EXTRACTED DATA =

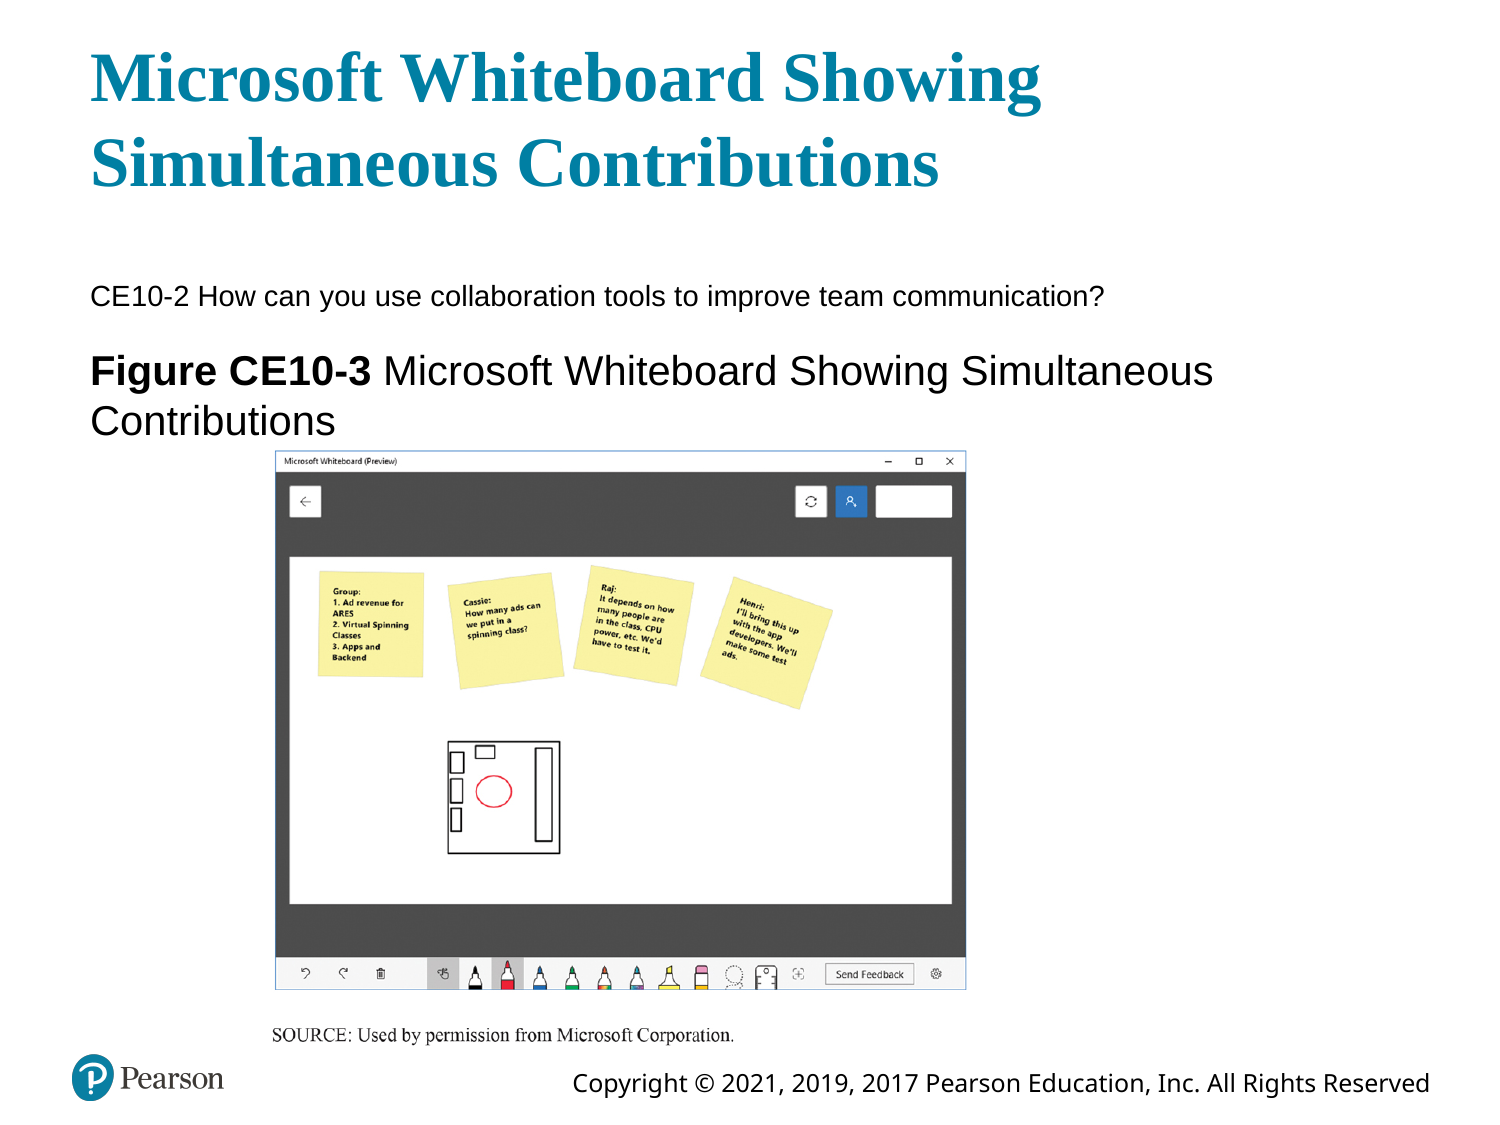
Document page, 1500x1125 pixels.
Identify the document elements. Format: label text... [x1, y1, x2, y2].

picture [80, 1063, 106, 1088]
list CE 10-2 How can you use collaboration tools to improve team communication? Figure C E 10-3 Microsoft Whiteboard Showing Simultaneous Contributions [75, 262, 1425, 450]
picture [72, 1054, 88, 1070]
picture [72, 1087, 83, 1101]
picture [98, 1054, 224, 1101]
title Microsoft Whiteboard Showing Simultaneous Contributions [75, 35, 1425, 216]
picture [271, 448, 968, 1046]
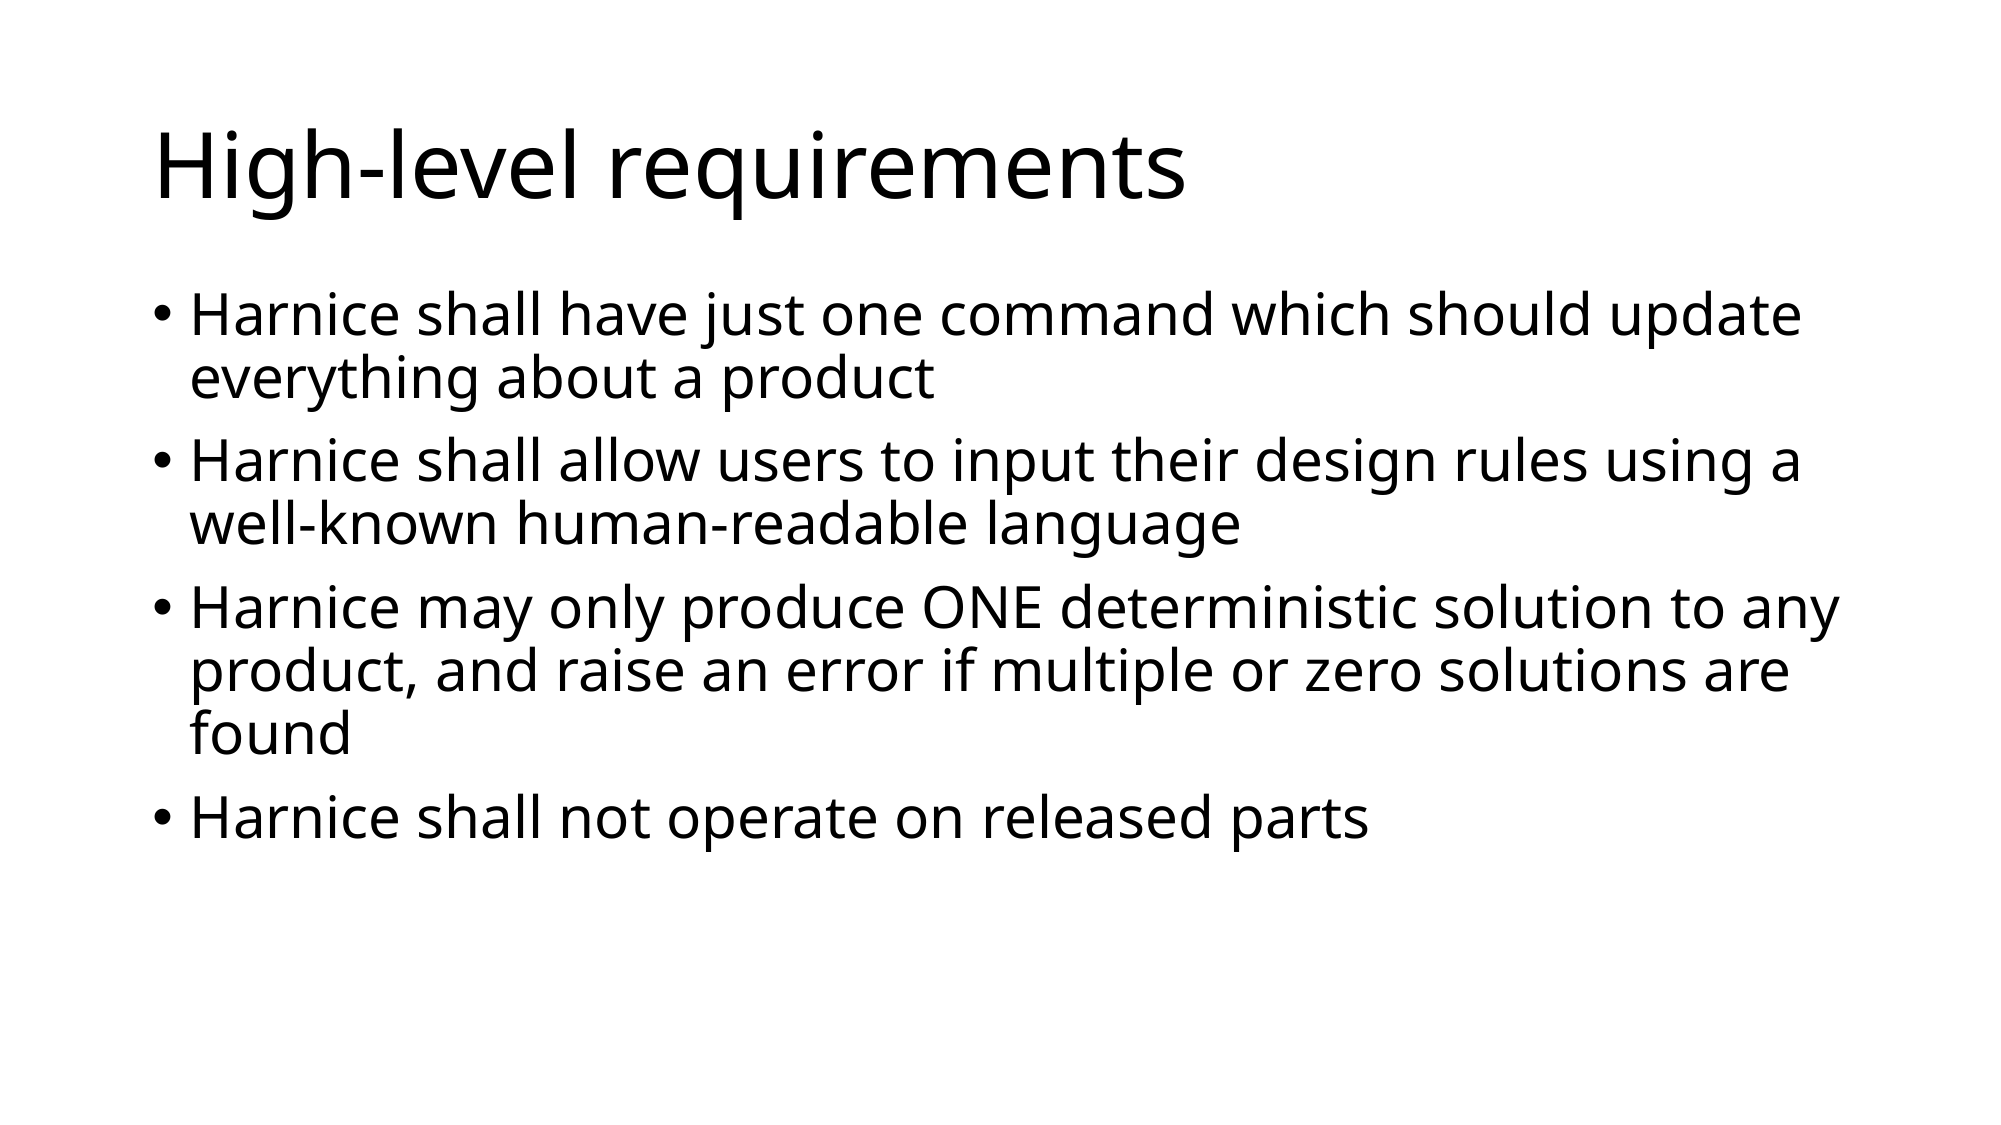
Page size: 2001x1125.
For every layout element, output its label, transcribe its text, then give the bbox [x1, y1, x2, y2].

list Harnice shall have just one command which should update everything about a product Harnice shall allow users to input their design rules using a well-known human-readable language Harnice may only produce ONE deterministic solution to any product, and raise an error if multiple or zero solutions are found Harnice shall not operate on released parts [137, 277, 1863, 992]
title High-level requirements [137, 59, 1863, 277]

WHAT IS NEEDED = Repeat only the lines between the top of the entries above and the line containing "Page size: 2001x1125.", both ends included, without the pictures.

SOLUTION =
Document page, 1500x1125 pixels.
Identify the document elements. Format: label text... [x1, y1, x2, y2].

picture [80, 1063, 106, 1088]
list CE 10-2 How can you use collaboration tools to improve team communication? Figure C E 10-3 Microsoft Whiteboard Showing Simultaneous Contributions [75, 262, 1425, 450]
picture [72, 1054, 88, 1070]
picture [72, 1087, 83, 1101]
picture [98, 1054, 224, 1101]
title Microsoft Whiteboard Showing Simultaneous Contributions [75, 35, 1425, 216]
picture [271, 448, 968, 1046]
Page size: 2001x1125.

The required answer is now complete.